(Data to examine begins)

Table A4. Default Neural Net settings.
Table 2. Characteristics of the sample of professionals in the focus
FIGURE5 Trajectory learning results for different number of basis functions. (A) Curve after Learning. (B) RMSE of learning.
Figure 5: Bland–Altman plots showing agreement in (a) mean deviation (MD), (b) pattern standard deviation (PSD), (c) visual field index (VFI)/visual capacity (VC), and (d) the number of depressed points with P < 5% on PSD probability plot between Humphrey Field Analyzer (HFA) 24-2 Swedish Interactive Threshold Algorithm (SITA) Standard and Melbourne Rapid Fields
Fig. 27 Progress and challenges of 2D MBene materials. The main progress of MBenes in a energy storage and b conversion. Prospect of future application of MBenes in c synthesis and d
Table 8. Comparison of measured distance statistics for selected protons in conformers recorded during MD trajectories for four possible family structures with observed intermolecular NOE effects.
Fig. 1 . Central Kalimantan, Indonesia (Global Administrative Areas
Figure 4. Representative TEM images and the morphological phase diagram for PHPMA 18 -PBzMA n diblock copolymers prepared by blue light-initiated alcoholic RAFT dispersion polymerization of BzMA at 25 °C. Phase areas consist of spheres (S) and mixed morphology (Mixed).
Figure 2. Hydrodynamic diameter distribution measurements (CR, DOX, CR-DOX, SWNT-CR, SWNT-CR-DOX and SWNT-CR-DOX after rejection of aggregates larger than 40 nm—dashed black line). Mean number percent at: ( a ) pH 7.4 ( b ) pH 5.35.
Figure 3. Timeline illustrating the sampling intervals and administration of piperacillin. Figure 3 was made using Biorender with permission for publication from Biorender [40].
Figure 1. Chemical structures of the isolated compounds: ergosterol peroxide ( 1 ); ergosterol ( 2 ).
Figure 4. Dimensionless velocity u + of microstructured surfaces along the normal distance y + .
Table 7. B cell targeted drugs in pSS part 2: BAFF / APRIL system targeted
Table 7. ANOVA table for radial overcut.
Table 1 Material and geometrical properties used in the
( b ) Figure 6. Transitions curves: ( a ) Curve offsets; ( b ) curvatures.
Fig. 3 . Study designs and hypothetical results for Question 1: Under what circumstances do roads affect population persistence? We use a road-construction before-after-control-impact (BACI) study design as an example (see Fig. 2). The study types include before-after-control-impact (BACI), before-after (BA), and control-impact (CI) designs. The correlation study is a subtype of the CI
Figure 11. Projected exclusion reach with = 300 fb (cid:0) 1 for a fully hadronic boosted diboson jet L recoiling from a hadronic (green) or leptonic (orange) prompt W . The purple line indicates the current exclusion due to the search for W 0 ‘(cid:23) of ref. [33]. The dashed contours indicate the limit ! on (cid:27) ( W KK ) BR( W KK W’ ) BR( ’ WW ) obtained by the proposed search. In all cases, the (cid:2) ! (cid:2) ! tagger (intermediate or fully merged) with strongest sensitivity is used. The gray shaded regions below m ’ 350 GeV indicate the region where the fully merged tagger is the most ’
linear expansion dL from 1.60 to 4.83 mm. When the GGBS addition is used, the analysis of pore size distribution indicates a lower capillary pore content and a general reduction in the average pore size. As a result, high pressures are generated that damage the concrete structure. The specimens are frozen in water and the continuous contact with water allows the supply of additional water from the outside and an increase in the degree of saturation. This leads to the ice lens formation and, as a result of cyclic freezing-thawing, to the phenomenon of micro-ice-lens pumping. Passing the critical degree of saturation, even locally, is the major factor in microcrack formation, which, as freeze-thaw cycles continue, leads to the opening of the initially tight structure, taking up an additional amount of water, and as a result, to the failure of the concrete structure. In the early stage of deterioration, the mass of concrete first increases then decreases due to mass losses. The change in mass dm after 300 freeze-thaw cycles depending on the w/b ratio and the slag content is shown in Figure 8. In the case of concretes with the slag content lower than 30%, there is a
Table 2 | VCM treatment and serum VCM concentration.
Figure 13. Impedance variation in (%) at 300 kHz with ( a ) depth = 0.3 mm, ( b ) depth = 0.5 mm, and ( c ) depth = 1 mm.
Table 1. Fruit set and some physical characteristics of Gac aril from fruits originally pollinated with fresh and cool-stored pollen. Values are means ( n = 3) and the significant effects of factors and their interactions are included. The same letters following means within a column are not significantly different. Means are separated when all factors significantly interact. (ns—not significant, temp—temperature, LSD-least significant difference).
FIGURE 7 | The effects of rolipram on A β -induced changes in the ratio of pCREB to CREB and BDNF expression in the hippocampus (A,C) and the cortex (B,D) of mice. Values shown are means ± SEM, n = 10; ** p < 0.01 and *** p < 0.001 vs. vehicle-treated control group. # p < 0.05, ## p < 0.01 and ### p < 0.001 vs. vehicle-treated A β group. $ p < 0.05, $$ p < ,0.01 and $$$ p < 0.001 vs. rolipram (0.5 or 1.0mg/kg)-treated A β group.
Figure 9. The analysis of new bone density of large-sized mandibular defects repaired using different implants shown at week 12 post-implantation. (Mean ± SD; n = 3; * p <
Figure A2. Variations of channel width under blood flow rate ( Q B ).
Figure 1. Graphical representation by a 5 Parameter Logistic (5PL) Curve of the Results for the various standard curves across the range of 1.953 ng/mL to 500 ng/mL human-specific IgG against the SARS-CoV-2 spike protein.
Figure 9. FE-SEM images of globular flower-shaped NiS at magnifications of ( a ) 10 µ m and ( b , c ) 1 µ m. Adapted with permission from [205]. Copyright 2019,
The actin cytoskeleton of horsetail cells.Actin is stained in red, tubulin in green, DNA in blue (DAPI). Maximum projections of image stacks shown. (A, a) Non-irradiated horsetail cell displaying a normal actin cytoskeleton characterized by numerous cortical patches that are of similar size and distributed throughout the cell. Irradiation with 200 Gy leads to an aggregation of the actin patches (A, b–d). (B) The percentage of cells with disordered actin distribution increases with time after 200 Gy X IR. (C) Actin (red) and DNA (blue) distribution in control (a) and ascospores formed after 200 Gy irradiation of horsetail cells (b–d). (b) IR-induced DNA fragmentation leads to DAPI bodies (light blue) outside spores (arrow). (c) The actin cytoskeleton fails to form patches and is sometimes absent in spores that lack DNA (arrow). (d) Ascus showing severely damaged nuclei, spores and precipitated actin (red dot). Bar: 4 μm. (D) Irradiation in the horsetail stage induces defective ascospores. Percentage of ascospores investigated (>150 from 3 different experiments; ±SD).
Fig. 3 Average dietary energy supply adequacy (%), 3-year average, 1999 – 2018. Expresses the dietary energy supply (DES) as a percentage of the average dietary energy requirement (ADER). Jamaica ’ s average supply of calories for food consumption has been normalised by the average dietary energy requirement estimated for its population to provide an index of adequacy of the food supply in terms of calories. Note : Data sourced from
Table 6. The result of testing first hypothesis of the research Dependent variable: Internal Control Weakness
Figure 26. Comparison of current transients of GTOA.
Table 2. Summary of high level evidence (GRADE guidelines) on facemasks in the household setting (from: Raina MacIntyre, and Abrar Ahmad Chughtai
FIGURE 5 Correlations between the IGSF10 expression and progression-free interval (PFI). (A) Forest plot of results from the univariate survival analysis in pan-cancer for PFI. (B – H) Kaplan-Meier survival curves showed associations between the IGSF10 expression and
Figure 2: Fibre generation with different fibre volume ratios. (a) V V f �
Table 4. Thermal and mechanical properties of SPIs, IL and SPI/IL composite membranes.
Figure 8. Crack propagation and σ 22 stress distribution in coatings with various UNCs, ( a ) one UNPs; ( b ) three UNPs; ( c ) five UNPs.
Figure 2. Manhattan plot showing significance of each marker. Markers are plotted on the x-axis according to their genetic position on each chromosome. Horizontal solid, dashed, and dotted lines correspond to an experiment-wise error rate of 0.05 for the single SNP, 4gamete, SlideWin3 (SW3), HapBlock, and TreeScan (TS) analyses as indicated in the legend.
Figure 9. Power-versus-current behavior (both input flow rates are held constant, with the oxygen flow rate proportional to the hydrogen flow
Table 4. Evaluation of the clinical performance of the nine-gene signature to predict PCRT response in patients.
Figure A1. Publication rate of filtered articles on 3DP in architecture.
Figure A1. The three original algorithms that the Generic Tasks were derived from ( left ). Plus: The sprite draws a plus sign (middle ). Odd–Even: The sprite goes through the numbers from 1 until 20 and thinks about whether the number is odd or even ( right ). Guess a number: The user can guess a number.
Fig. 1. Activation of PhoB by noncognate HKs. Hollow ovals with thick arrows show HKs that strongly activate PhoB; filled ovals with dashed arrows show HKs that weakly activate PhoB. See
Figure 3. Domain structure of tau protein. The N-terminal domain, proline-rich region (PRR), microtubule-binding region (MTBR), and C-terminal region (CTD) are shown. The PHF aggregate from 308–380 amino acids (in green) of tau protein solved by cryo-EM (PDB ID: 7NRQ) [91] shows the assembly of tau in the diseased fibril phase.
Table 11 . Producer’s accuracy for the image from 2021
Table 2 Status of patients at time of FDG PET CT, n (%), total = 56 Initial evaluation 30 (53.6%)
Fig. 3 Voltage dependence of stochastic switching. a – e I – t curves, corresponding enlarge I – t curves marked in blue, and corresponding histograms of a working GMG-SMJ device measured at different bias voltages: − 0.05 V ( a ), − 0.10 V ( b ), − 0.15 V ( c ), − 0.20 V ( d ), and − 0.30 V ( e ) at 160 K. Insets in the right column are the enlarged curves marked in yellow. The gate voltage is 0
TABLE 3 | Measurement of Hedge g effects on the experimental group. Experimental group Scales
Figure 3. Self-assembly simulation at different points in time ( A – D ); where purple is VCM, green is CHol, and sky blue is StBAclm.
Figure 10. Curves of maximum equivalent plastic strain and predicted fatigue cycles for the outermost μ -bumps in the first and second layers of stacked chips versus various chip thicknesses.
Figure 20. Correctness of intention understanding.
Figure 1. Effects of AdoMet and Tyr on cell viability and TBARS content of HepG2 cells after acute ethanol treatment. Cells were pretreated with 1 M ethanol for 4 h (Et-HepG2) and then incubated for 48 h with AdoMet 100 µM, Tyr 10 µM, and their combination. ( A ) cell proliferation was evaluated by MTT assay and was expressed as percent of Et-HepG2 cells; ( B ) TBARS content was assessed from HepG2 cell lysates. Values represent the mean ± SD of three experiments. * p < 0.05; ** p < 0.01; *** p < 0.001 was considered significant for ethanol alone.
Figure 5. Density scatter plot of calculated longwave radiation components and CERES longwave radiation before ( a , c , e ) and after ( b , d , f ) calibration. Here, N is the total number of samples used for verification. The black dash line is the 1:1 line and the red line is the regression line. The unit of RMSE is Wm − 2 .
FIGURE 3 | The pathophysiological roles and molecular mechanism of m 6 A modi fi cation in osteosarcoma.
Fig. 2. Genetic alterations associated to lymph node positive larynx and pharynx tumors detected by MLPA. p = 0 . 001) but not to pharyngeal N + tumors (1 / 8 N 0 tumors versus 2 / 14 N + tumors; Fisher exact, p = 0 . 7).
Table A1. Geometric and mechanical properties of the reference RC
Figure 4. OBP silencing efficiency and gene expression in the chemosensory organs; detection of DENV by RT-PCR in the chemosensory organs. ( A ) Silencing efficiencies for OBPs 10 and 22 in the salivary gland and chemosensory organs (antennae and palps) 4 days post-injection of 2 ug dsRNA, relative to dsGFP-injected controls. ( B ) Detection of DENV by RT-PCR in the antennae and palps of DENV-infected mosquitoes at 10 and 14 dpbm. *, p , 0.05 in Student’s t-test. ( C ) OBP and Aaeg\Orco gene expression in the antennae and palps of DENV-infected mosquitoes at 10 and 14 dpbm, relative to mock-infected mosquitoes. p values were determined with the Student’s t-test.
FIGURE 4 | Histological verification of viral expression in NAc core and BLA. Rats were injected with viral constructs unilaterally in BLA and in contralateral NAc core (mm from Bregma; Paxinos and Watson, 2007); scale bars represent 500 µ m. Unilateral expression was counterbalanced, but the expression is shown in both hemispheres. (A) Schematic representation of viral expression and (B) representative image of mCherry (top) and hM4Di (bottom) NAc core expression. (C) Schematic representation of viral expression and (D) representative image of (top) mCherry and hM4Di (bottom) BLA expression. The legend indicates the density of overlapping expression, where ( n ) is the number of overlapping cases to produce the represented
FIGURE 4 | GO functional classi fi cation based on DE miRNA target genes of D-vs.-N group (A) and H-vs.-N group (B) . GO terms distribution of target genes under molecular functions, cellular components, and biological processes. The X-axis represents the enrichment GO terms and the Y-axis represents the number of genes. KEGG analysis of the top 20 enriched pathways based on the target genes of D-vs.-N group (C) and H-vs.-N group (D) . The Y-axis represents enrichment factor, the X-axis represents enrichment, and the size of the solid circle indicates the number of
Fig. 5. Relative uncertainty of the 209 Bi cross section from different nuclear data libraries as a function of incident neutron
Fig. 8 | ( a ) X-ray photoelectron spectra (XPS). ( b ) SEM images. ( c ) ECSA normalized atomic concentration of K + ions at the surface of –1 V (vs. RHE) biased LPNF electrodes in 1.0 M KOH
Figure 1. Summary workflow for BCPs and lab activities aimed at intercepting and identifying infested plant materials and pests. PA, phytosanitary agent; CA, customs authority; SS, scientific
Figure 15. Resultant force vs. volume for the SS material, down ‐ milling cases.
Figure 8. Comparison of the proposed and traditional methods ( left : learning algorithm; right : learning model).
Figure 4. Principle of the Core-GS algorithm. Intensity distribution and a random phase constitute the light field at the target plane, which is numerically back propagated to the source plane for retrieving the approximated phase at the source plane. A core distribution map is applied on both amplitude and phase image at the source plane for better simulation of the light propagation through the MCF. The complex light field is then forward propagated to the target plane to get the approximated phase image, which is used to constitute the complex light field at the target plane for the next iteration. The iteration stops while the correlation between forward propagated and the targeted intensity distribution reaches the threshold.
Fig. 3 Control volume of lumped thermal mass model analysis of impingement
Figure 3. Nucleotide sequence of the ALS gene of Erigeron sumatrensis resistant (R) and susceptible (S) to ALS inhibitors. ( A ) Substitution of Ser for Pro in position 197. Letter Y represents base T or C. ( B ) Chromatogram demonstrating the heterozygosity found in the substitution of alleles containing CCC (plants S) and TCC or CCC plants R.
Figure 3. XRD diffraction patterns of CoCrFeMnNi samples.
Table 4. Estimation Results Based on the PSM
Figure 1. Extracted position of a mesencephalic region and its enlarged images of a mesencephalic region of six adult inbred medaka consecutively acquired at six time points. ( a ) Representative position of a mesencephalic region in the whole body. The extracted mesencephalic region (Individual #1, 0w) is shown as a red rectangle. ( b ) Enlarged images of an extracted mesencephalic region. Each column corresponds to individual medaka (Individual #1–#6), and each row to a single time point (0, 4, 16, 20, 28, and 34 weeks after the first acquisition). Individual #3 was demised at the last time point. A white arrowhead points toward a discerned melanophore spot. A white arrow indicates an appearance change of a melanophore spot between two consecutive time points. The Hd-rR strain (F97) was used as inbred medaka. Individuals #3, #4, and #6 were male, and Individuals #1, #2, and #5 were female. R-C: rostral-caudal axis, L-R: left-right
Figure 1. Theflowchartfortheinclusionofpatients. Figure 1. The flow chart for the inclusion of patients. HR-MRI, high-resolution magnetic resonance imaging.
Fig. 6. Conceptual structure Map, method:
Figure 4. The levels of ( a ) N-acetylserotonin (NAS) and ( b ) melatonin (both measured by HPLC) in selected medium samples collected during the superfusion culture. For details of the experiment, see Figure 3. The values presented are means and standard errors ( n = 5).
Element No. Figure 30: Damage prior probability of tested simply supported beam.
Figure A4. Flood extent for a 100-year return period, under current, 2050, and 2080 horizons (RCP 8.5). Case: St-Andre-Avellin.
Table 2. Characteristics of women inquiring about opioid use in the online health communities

(Data to examine ends)

• _Task brief_:
For the listing above, print only the lines starting at the line containing "Table 2. Characteristics of the" and ending at the line containing "Figure 5: Bland–Altman", exactly, both included.

• _Answer below_:
Table 2. Characteristics of the sample of professionals in the focus
FIGURE5 Trajectory learning results for different number of basis functions. (A) Curve after Learning. (B) RMSE of learning.
Figure 5: Bland–Altman plots showing agreement in (a) mean deviation (MD), (b) pattern standard deviation (PSD), (c) visual field index (VFI)/visual capacity (VC), and (d) the number of depressed points with P < 5% on PSD probability plot between Humphrey Field Analyzer (HFA) 24-2 Swedish Interactive Threshold Algorithm (SITA) Standard and Melbourne Rapid Fields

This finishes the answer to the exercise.